▶ _Task statement_
Return the entries verbatim and drop every picture.

----------

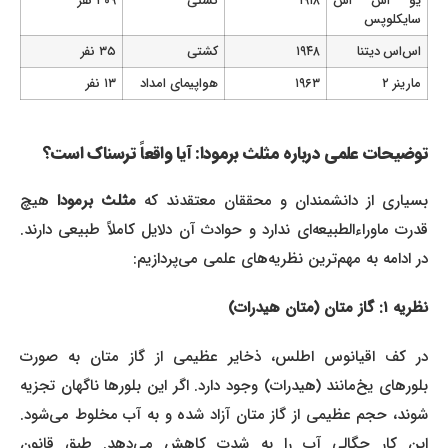
یو اس اس
۱۹۱۸
کشتی
۳۰۹ نفر
سایکلوپس
اس‌اس دیتنا
۱۹۴۸
کشتی
۳۵ نفر
مارینر ۲
۱۹۶۳
هواپیمای امداد
۱۳ نفر
توضیحات علمی درباره مثلث برمودا: آیا واقعاً ترسناک است؟
بسیاری از دانشمندان و محققان معتقدند که
مثلث برمودا
هیچ
قدرت ماوراءالطبیعه‌ای ندارد و حوادث آن دلایل کاملاً طبیعی دارند.
در ادامه به مهم‌ترین نظریه‌های علمی می‌پردازیم:
نظریه ۱: گاز متان (متان هیدرات)
در کف اقیانوس اطلس، ذخایر عظیمی از گاز متان به صورت
بلورهای یخ‌مانند (هیدرات) وجود دارد. اگر این بلورها ناگهان تجزیه
شوند، حجم عظیمی از گاز متان آزاد شده و به آب مخلوط می‌شود.
این کار چگالی آب را به شدت کاهش می‌دهد. طبق قانون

----------

▶ _Result_
یو اس اس
۱۹۱۸
کشتی
۳۰۹ نفر
سایکلوپس
اس‌اس دیتنا
۱۹۴۸
کشتی
۳۵ نفر
مارینر ۲
۱۹۶۳
هواپیمای امداد
۱۳ نفر
توضیحات علمی درباره مثلث برمودا: آیا واقعاً ترسناک است؟
بسیاری از دانشمندان و محققان معتقدند که
مثلث برمودا
هیچ
قدرت ماوراءالطبیعه‌ای ندارد و حوادث آن دلایل کاملاً طبیعی دارند.
در ادامه به مهم‌ترین نظریه‌های علمی می‌پردازیم:
نظریه ۱: گاز متان (متان هیدرات)
در کف اقیانوس اطلس، ذخایر عظیمی از گاز متان به صورت
بلورهای یخ‌مانند (هیدرات) وجود دارد. اگر این بلورها ناگهان تجزیه
شوند، حجم عظیمی از گاز متان آزاد شده و به آب مخلوط می‌شود.
این کار چگالی آب را به شدت کاهش می‌دهد. طبق قانون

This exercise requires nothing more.